● Exercise requirements:
a: In the forum post about polling COM ports, what does the poster use to listen to two COM ports?
b: Continue the forum post about polling COM ports from the point where it stops.

● Text excerpt:
--------------------
Thanks for the reply! InterlockedCompareExchange I've never used before, so I first had to do some reading to understand your comment.

Would the below structure work? This would even avoid a queue.

Another question, if I have two COM ports to listen to, then I use two BlockSerial and two polling threads. can the two threads independetly poll their own BlockSerial or is there also synchronisation necessary? (As I encounter sporadic crashes I couldn't just test it).


Code: Pascal  [Select]
  1. const
  2.   ComAccessIdle = 0;
  3.   ComAccessRead = 1;
  4.   ComAccessWrite = 2;
  5.  
  6.   Type TReceiveThread = class(TThread)
  7.     //...
  8.     ComAccess: Integer;  
  9.   end;
  10.  
  11.  
  12. //---------------------------------------------------------  
  13. // Attention: Called by main thread
  14. Procedure TReceiveThread.Send(OutValue:Byte);
  15. var CurrentComAccess: Integer;
  16. begin
  17.   While not Terminated do begin
  18.     CurrentComAccess:= InterlockedCompareExchange(ComAccess,ComAccessWrite,ComAccessIdle);
  19.     if CurrentComAccess = ComAccessIdle then BREAK;
  20.   End;//while
  21.
--------------------
Items listed in a dataset:
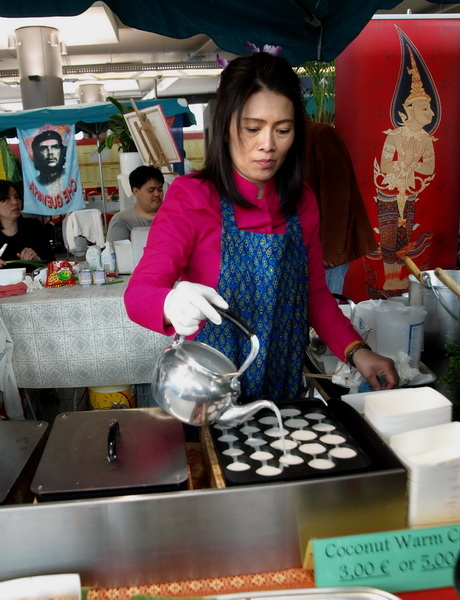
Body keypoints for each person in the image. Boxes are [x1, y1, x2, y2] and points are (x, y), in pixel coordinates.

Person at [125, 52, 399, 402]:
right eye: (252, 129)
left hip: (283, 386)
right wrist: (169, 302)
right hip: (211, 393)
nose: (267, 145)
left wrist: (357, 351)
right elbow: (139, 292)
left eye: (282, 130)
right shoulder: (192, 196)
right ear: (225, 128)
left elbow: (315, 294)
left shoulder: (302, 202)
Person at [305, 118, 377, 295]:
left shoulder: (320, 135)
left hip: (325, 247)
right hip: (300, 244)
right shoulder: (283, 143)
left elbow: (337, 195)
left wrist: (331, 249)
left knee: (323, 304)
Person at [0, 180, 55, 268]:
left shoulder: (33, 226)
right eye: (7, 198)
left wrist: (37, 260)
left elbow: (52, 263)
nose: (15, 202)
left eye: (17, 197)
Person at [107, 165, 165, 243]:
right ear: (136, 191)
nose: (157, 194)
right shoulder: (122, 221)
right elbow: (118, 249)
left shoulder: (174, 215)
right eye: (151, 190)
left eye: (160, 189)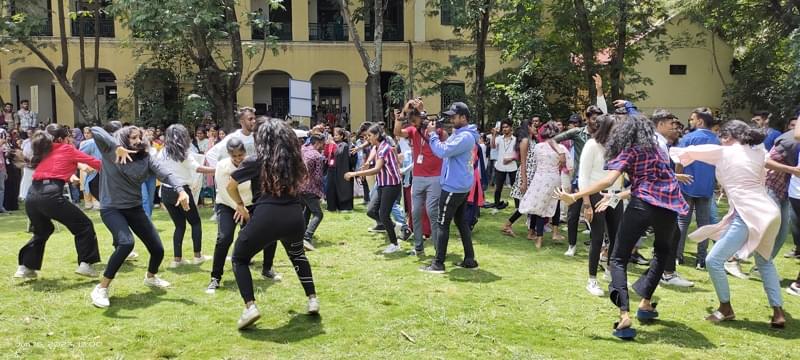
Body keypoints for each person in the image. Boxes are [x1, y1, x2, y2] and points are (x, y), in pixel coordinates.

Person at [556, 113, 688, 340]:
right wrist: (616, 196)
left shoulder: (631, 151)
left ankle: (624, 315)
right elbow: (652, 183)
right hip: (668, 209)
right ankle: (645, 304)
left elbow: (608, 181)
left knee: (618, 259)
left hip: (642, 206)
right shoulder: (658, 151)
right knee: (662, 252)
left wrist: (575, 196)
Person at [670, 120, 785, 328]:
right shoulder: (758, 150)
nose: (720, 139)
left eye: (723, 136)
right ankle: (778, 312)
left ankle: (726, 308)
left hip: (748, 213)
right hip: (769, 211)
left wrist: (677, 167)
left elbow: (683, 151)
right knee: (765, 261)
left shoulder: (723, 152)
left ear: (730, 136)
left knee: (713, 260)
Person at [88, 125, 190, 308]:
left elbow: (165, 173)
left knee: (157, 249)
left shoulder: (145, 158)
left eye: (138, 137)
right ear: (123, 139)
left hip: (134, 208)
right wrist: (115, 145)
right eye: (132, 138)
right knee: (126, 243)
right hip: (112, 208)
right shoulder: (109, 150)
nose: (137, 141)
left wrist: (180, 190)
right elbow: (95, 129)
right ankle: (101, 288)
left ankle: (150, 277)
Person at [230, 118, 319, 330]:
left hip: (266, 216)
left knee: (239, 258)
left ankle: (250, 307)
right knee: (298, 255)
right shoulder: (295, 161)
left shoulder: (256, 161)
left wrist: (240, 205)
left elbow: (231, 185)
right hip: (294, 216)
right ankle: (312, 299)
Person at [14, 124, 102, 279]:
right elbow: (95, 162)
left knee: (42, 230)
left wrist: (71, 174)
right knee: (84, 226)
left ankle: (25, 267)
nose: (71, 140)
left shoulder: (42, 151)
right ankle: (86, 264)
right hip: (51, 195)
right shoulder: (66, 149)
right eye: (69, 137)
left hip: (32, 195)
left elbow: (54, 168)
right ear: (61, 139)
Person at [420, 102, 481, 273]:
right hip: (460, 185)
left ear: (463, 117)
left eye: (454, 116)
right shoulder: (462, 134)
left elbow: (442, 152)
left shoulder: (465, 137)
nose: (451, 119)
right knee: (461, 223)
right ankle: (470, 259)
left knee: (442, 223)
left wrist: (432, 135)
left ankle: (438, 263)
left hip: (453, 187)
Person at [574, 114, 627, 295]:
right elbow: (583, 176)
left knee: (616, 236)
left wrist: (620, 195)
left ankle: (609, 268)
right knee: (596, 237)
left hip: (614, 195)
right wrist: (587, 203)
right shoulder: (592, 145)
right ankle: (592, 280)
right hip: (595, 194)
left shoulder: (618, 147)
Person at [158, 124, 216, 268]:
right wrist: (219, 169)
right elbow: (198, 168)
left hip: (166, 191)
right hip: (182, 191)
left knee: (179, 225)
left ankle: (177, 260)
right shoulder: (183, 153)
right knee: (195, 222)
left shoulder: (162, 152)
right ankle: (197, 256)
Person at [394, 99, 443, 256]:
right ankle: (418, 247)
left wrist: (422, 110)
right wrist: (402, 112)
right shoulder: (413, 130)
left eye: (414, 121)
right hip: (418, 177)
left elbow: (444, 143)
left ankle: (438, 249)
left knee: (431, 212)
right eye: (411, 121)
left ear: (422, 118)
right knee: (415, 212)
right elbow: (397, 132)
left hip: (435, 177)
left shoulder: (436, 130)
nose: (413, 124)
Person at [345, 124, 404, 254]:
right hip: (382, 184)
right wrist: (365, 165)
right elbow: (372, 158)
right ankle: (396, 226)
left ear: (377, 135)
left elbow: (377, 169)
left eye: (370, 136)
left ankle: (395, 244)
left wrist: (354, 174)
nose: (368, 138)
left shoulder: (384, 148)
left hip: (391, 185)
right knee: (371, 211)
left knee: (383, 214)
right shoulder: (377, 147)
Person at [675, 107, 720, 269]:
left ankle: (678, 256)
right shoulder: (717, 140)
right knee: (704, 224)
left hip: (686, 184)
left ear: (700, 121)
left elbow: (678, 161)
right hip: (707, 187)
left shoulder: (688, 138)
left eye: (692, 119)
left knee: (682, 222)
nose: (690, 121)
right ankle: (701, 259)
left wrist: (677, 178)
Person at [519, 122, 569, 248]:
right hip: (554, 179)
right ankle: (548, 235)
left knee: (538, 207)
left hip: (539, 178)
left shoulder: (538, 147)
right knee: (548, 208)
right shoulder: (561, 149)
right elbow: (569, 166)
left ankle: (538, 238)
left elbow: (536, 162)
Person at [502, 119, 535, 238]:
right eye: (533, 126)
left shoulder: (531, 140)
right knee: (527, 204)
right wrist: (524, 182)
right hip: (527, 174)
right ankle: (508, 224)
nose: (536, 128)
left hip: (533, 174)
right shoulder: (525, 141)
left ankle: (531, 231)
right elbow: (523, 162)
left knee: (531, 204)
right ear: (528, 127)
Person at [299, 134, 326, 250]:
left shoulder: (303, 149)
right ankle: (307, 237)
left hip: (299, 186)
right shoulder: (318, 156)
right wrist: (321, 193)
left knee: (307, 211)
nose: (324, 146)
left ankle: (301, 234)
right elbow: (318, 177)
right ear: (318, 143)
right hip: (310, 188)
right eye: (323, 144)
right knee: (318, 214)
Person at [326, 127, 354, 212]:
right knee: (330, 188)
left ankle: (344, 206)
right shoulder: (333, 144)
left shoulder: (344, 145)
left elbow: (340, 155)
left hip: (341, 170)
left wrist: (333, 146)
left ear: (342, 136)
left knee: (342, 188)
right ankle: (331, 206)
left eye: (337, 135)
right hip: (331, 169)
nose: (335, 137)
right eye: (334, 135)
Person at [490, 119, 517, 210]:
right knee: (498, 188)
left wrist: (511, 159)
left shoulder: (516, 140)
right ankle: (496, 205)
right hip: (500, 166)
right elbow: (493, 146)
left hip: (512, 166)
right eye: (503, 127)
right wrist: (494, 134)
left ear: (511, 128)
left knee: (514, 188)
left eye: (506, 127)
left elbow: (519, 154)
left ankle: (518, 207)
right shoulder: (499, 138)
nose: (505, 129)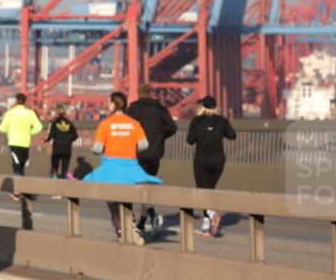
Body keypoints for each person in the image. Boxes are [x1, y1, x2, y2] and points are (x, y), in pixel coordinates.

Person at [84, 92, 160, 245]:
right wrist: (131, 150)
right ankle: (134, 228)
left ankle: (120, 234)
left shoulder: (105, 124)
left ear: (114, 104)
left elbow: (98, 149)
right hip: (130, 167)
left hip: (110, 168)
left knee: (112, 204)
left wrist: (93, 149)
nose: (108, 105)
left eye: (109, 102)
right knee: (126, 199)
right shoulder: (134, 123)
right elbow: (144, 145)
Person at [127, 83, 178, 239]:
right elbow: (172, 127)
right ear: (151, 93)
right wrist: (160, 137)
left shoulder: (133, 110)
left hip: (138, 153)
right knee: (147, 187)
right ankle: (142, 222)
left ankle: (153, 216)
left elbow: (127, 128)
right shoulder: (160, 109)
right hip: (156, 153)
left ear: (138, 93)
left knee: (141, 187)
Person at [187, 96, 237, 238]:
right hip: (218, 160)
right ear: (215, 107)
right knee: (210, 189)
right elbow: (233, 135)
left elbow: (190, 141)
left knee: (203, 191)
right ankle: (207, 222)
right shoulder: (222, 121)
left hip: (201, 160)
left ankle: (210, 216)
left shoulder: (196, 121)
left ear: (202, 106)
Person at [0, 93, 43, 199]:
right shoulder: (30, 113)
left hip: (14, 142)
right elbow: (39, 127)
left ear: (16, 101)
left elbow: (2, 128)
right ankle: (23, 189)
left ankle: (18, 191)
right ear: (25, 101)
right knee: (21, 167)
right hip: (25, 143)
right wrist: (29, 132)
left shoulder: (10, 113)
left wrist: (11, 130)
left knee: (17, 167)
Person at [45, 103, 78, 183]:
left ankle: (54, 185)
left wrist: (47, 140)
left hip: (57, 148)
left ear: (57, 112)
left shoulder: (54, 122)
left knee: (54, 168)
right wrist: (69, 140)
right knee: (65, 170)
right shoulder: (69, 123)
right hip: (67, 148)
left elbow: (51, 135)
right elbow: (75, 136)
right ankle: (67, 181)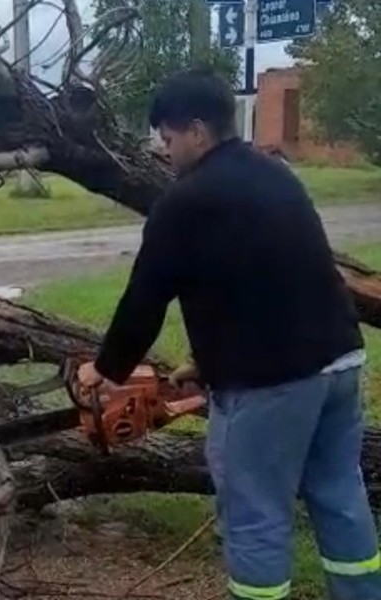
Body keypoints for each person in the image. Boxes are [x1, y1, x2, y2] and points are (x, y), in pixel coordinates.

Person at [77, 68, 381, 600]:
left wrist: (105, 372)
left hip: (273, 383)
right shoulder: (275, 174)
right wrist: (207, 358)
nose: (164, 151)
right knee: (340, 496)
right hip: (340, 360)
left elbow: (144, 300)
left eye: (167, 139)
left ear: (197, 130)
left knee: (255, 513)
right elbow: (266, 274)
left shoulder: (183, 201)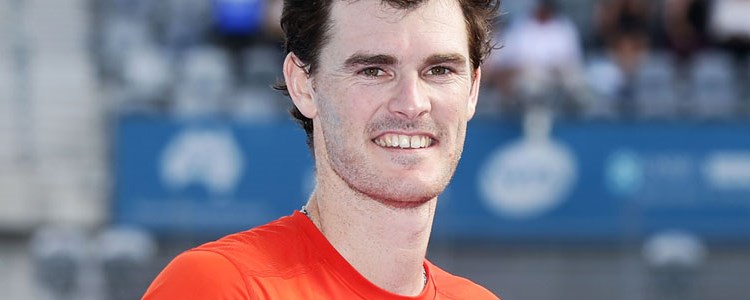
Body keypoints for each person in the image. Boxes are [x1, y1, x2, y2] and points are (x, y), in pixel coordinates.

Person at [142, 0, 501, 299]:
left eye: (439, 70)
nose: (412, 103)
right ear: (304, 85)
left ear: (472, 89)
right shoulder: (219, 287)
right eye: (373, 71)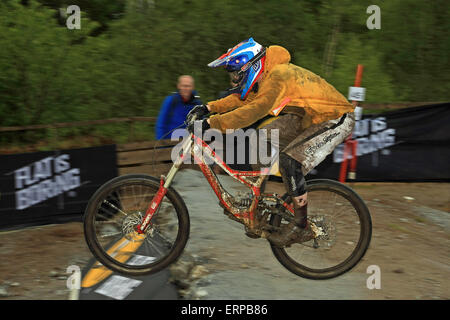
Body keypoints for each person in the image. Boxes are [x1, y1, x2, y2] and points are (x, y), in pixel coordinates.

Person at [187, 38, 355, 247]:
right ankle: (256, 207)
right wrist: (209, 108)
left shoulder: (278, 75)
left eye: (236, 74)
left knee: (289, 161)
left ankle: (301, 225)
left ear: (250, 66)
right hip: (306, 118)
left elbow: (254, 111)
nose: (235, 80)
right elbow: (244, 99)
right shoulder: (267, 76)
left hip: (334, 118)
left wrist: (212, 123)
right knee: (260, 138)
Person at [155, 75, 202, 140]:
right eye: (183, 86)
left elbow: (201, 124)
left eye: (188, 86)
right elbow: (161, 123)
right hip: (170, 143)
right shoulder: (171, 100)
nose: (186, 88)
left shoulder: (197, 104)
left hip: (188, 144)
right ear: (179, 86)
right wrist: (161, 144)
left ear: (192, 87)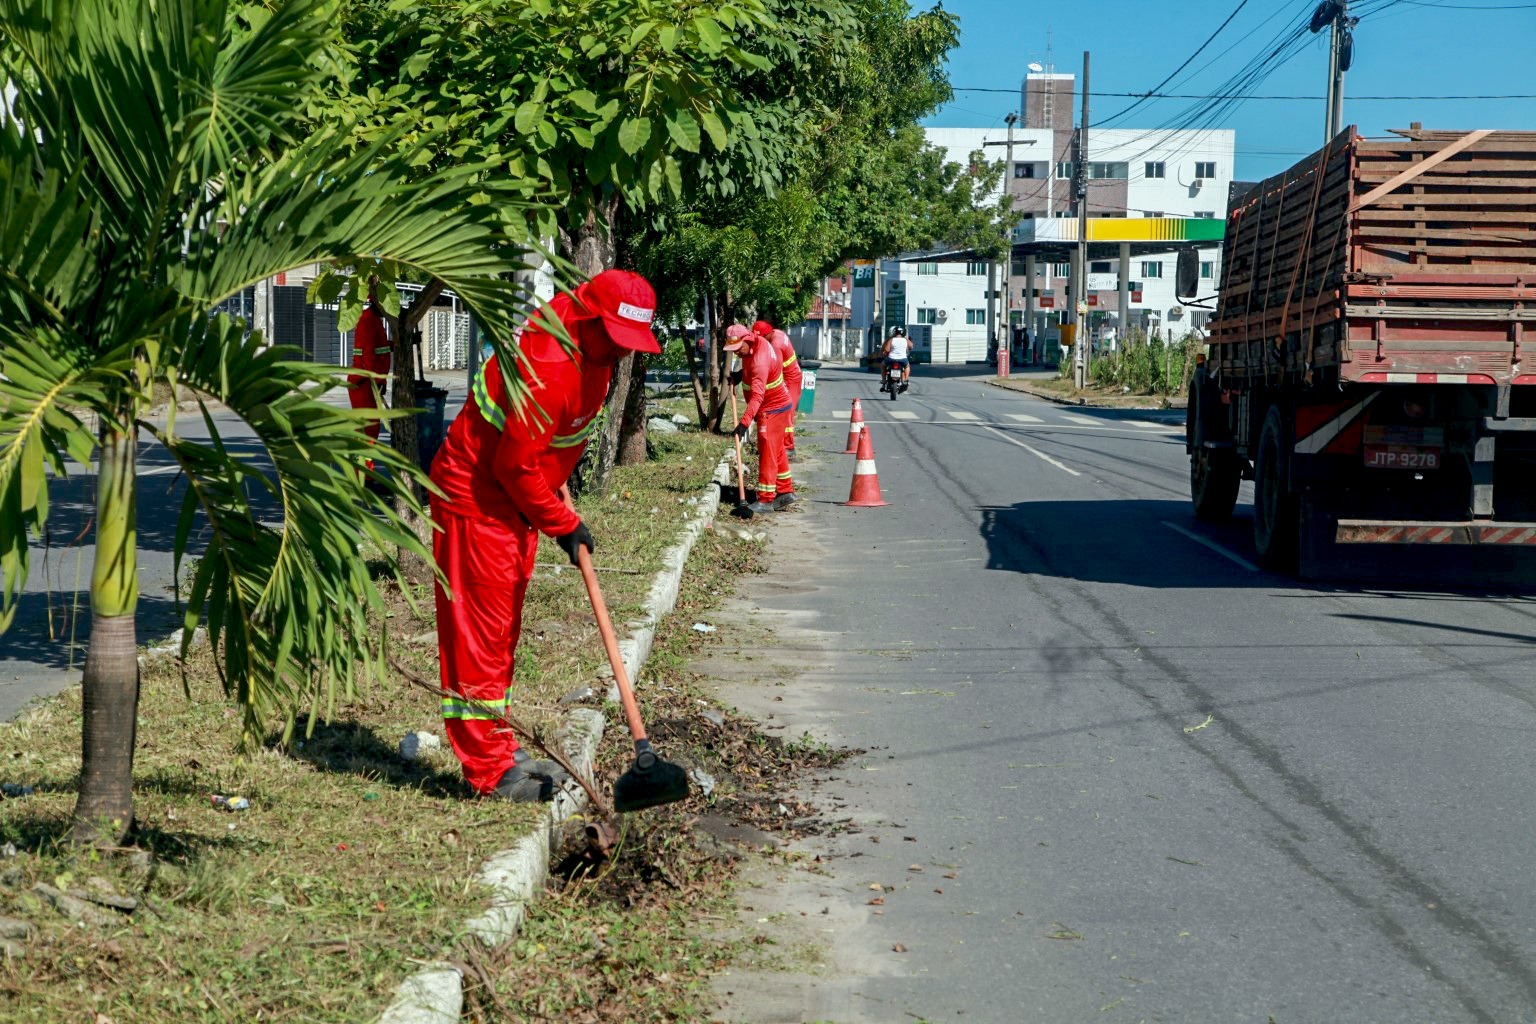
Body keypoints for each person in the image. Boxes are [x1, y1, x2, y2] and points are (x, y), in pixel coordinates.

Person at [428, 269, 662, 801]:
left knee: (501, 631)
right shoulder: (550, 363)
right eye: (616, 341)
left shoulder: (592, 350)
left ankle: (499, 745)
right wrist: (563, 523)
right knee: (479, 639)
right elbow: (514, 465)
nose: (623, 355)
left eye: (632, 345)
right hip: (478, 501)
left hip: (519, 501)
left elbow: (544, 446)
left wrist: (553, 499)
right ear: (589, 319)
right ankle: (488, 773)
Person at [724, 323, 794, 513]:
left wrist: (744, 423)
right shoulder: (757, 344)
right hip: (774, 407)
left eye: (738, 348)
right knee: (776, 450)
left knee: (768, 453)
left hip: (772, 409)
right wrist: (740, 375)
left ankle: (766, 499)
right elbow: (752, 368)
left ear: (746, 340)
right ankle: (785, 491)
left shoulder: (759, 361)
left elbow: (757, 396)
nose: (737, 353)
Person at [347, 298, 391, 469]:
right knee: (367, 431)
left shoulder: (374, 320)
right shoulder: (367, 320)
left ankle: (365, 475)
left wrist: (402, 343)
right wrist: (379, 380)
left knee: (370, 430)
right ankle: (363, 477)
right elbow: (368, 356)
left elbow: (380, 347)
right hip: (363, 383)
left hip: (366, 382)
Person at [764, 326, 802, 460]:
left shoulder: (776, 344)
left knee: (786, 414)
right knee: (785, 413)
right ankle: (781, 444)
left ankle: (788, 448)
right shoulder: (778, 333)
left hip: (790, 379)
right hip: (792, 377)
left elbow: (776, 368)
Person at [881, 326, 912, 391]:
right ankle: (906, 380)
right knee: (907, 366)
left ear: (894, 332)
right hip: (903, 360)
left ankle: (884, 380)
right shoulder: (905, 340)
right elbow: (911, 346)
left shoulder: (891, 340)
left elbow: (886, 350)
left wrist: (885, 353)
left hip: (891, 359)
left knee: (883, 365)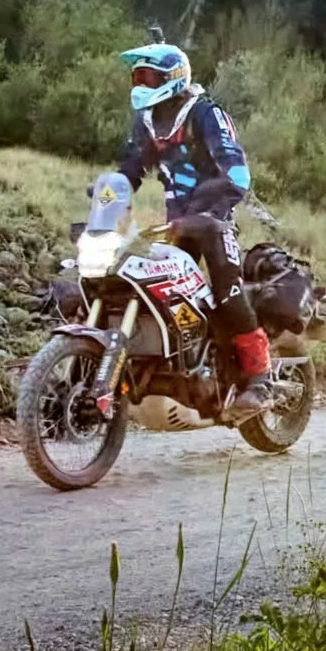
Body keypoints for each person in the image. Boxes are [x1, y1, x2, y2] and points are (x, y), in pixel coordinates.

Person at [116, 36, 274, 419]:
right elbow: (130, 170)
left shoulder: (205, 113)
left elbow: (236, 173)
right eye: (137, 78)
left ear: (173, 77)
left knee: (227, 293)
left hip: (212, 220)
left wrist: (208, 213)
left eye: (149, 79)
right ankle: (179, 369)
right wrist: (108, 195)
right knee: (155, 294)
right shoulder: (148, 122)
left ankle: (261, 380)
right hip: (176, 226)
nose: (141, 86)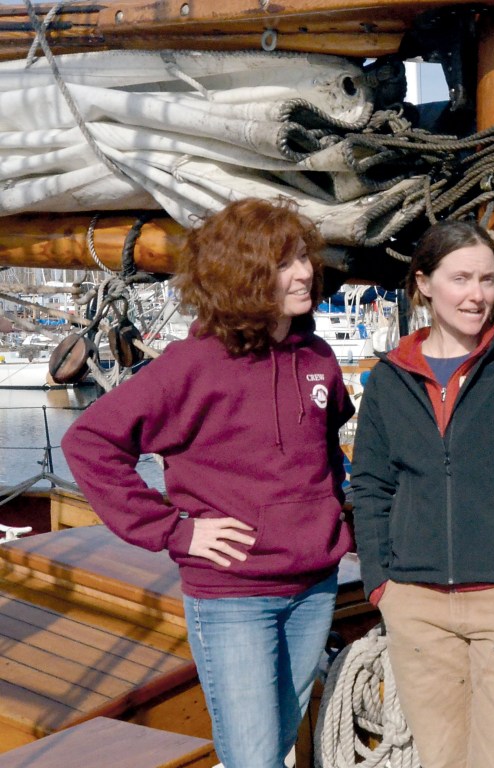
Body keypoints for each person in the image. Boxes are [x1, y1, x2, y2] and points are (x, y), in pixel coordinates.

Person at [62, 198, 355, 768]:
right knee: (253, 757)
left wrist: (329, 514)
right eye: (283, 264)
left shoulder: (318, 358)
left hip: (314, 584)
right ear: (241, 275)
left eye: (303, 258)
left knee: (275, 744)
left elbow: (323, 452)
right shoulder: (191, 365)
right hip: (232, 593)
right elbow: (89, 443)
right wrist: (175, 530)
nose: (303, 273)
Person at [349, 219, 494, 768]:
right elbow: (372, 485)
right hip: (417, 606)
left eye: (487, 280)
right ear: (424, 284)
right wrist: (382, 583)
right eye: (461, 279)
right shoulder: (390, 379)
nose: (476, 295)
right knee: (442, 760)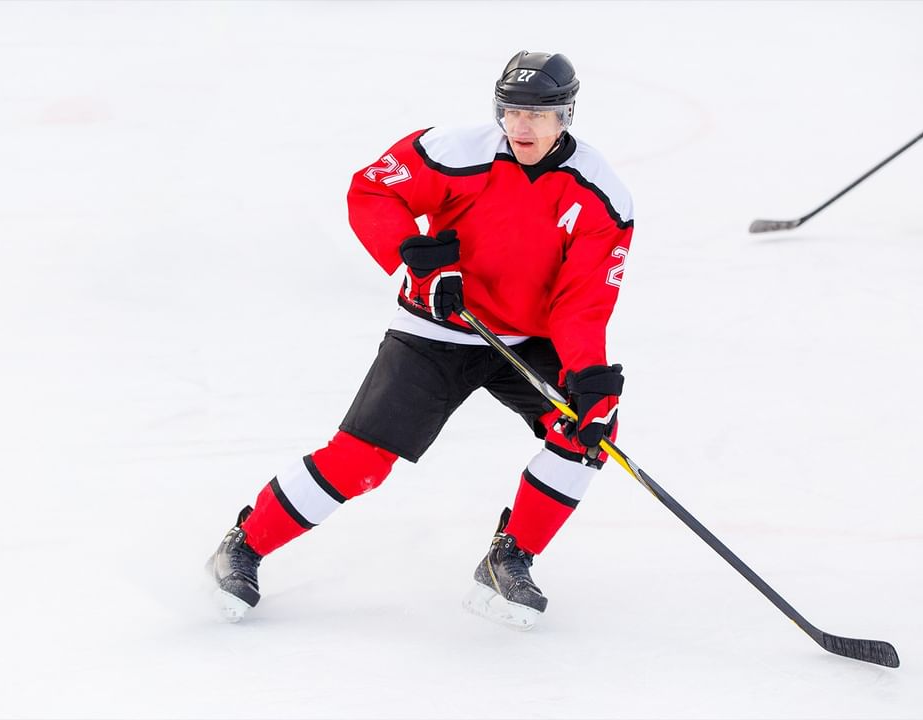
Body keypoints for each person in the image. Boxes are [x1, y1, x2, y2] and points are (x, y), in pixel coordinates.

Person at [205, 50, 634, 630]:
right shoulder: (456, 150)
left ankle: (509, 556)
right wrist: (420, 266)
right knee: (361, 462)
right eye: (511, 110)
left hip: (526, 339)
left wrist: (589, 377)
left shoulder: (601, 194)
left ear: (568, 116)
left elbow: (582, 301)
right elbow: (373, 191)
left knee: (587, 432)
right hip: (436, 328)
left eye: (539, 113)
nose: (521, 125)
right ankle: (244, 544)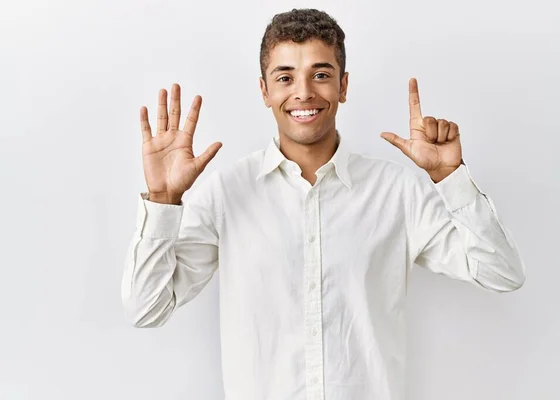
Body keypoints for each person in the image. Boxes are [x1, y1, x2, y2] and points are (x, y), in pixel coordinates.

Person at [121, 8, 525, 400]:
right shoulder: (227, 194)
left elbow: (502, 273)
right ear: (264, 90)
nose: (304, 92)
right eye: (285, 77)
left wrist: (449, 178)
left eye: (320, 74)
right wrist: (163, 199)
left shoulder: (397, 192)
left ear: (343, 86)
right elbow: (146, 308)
--------------------
● Answers:
a: Two BlockSerial and two polling threads.

b:
  22.   BlockSerial.SendByte(OutValue);
  23.  
  24.   InterlockedExchange(ComAccess,ComAccessIdle);
  25.  
  26. end;
  27.  
  28. //---------------------------------------------------------
  29. Procedure TReceiveThread.Execute;
  30. var CurrentComAccess, LastErr: Integer;
  31. begin
  32.  
  33.   While not Terminated do begin
  34.     CurrentComAccess:= InterlockedCompareExchange(ComAccess,ComAccessRead,ComAccessIdle);
  35.     if CurrentComAccess <> ComAccessIdle
  36.     then begin spinwait(10); CONTINUE; end;  
  37.  
  38.     InValue := BlockSerial.RecvByte(10);
  39.     LastErr := BlockSerial.LastError;
  40.    
  41.     InterlockedExchange(ComAccess,ComAccessIdle);
  42.    
  43.    
  44.     If LastErr <> 0 Then Begin
  45.       Sleep(10);
  46.       CONTINUE;
  47.     End;
  48.      
  49.     //Process read value
  50.     //...
  51.  
  52.   End;//While
  53.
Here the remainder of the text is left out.